Outro empecilho à elaboração de listas: a dificuldade de se encontrar certos livros, e até mesmo de se saber quais exatamente os livros mais relevantes lançados no planeta recentemente. Enquanto que dá pra acompanhar os lançamentos de filmes com uma certa regularidade (mesmo numa cidade em que os filmes não-hollywoodianos são exibidos com o habitual atraso de quatro a seis meses, de modo que o meu filme predileto do ano foi visto numa viagem ao Rio, pra variar, mas eu também poderia ter tentado baixar num desses emules da vida), uma vez que os circuitos de exibição e crítica, no mundo, já foram facilmente mapeados, o mesmo não pode se dizer dos livros: como irei saber se publicaram uma obra-prima recentemente naquela cidadezinha do Liechtenstein ou no Rio Grande do Norte? Ou até mesmo por uma editora independente, em São Paulo mesmo ou Nova York? Esse tipo de descoberta não se faz em semanas ou meses ? às vezes demoram décadas até os livros serem localizados, lidos por gente mais ou menos influente e incluídos no cânones. Sem contar que a importância de um livro depende muito da sua longevidade, não como best-seller, mas como obra capaz de influenciar gerações seguintes, numa silenciosa vingança contra a miopia da crítica na época de seu lançamento. Ou vocês acham que O processo de Kafka figurava na lista dos 10 mais de 1925? Eu, de Augusto dos Anjos, livro que todo mundo lê hoje em dia antes dos 16 anos, por acaso teve alguma repercussão em 1912?

(Nem vou mencionar a barreira da língua, uma vez que o leitor médio raramente domina mais que duas línguas além da língua-mãe o suficiente para atravessar um livro de cabo a rabo. Certos livros demoram séculos até que suas traduções para o português sejam editadas.)

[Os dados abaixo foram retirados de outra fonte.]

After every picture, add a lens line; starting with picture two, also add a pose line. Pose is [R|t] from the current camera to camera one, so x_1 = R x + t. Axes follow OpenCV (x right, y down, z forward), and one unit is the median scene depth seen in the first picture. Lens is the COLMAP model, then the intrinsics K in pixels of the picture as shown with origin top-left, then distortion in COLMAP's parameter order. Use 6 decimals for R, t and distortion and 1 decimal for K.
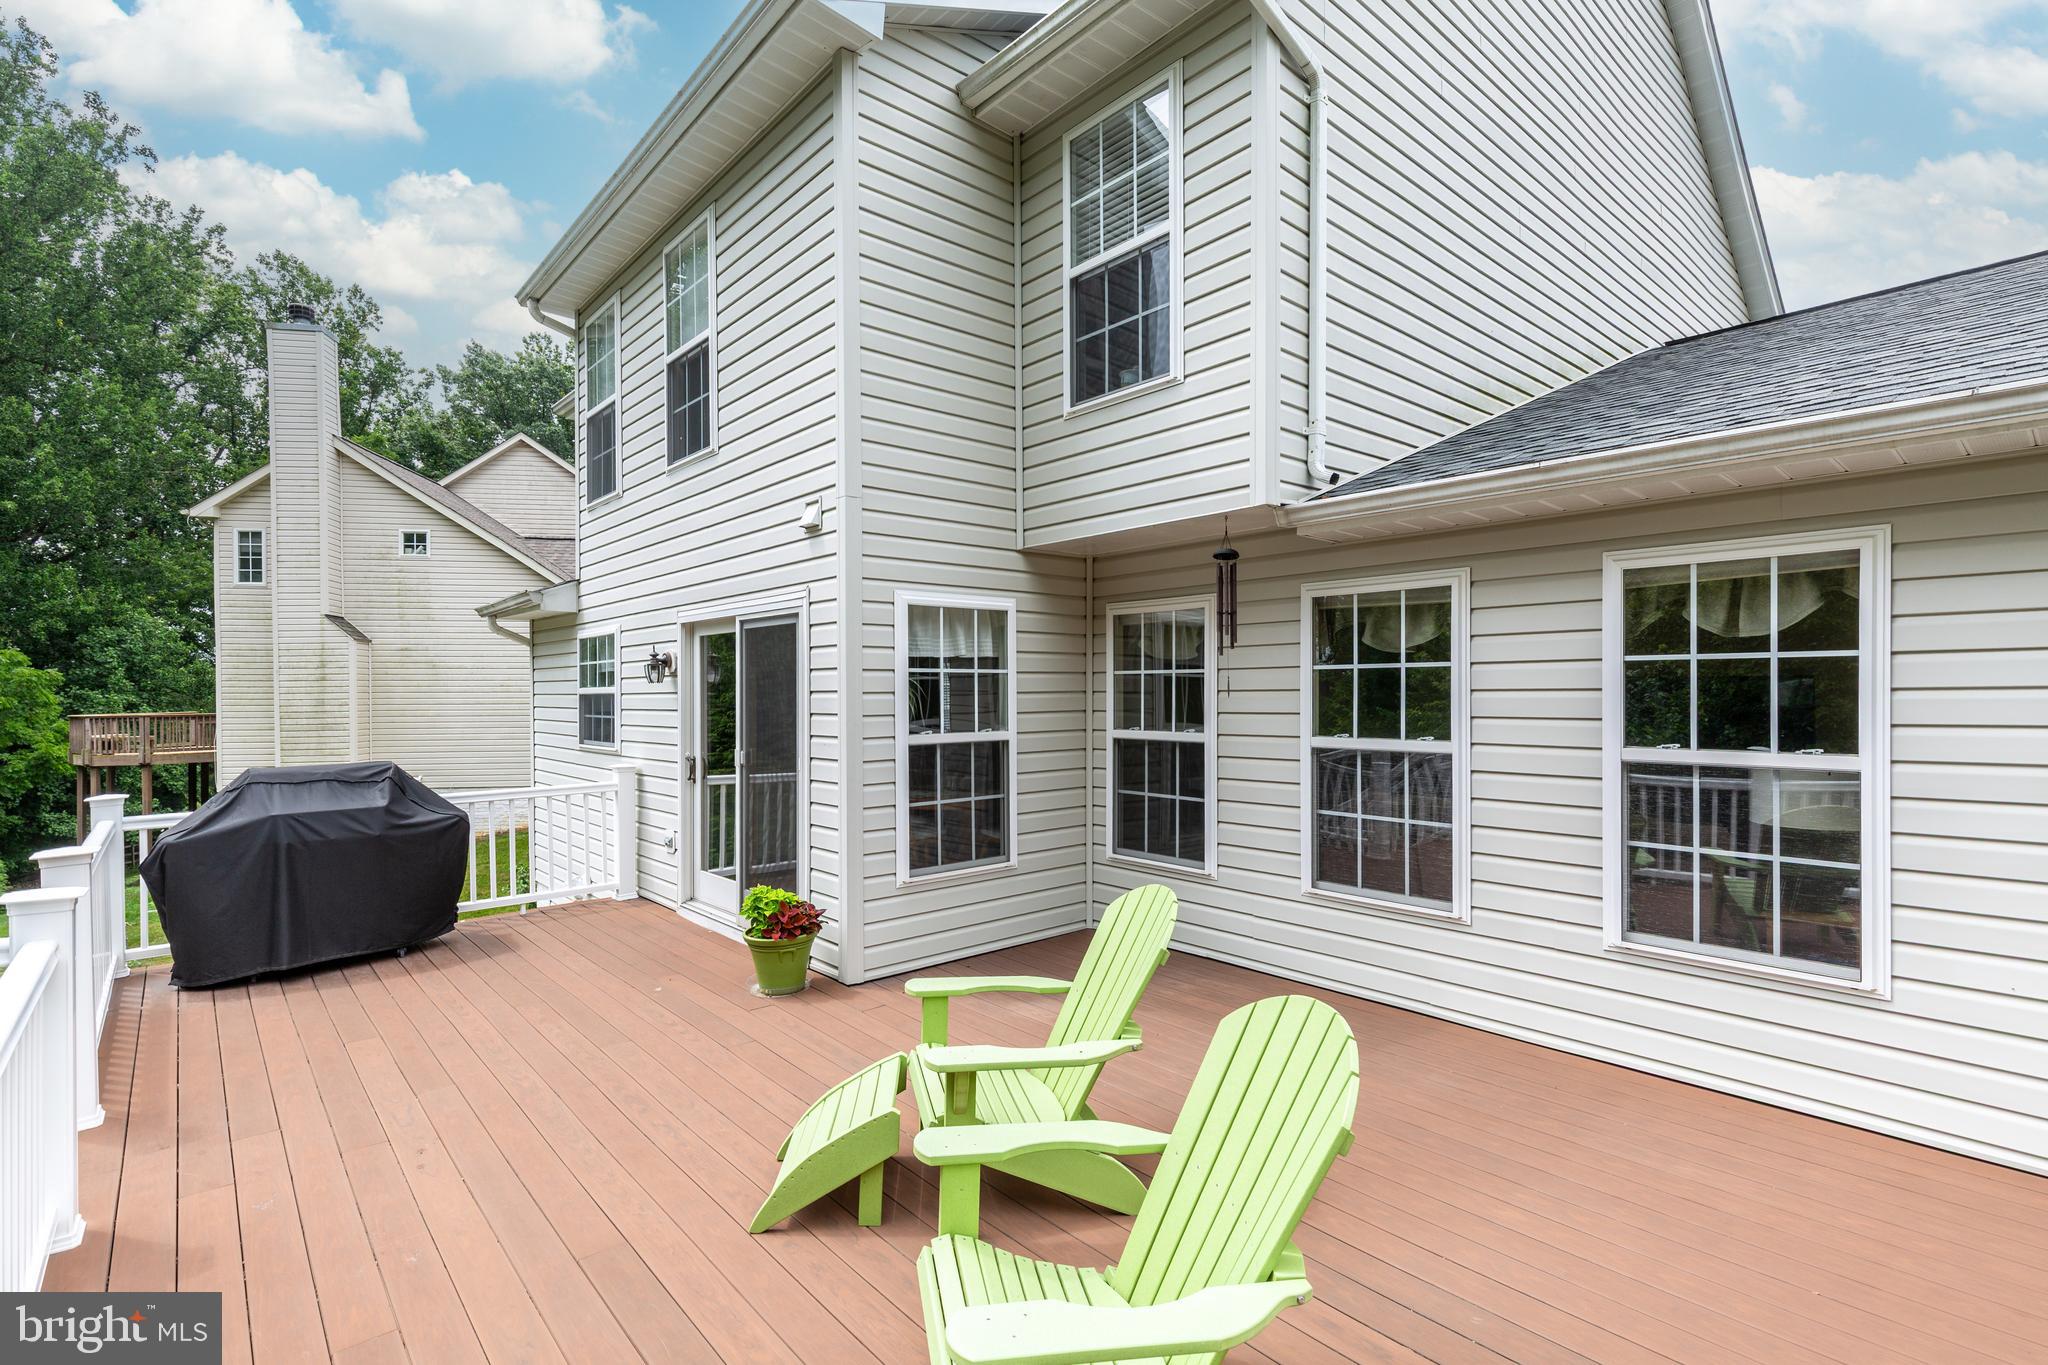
lens RADIAL K [[964.3, 0, 1040.5], [0, 964.3, 696.3], [0, 0, 1]] dist [0.011660, -0.004537]
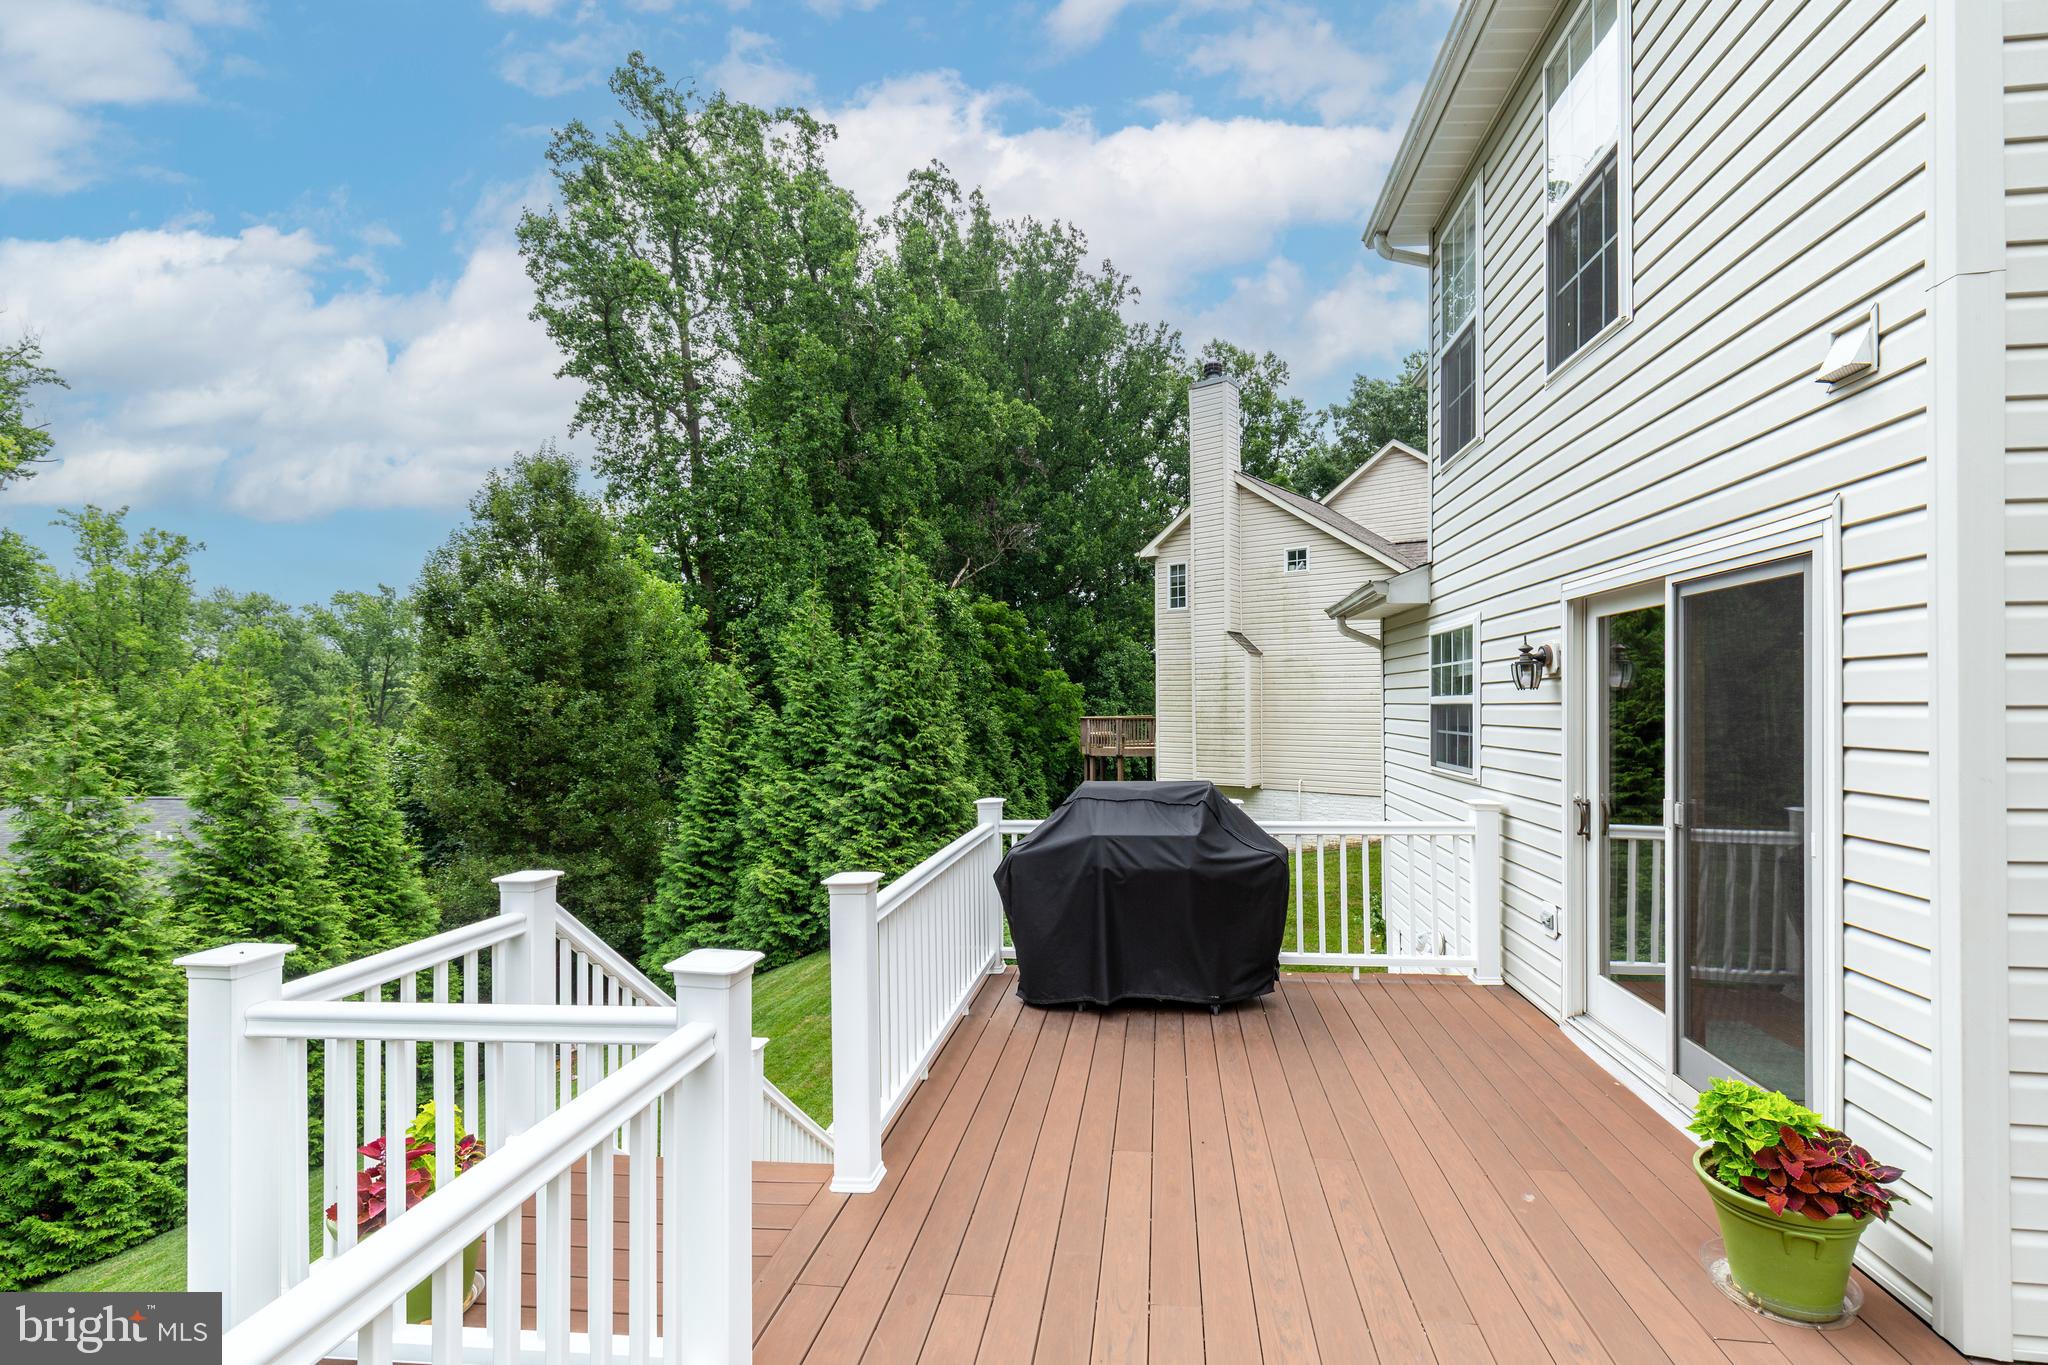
lens RADIAL K [[964.3, 0, 1040.5], [0, 964.3, 696.3], [0, 0, 1]] dist [0.011660, -0.004537]
pose [[0.658340, -0.001131, -0.752720, -0.085446], [-0.005188, 0.999968, -0.006040, -0.002228], [0.752703, 0.007882, 0.658314, 0.224962]]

Um último motivo para que eu justifique a ausência da lista de melhores do ano: o hábito da leitura ainda não se resolveu satisfatoriamente em termos de cultura digital. Por mais que os cybereufóricos jurem de pé junto que ler na tela do computador até com um certo conforto, eu afirmo que ler um livro não-impresso ainda é um grande empecilho (Eu não acredito em e-books!). O velho hábito de virar páginas ainda é mais confortável, e o monitor do PC (ou do notebook) não me permitem ler sentado na cabeceira da cama (ok, o notebook até ficaria um pouco no colo, mas ninguém agüenta seu peso sobre as coxas por muito tempo). Isso, de certa forma, restringe a leitura de uma obra literária ao suporte impresso, o livro, nem sempre tão fácil de adquirir (barato, então, nem pensar!). Enquanto que no meu HD já estão há várias semanas os discos que os Strokes e o Belle and Sebastian ainda irão lançar no começo de 2006, e que em 2005 cerca de uma centena ou duas de discos foram baixados da internet (e deletados, quando não me agradavam mais), o processo da leitura de um livro continua ocorrendo da mesma forma que era quando eu era garoto (e talvez continue a sê-lo durante muito tempo).

Por essas e outras, eu já aviso que só serei capaz de fazer a lista dos melhores livros de 2005 talvez daqui a vinte ou trinta anos. O que, no fim das contas, não é um grande problema, né? E por falar nisso, alguém tem interesse numa lista de melhores de 1976?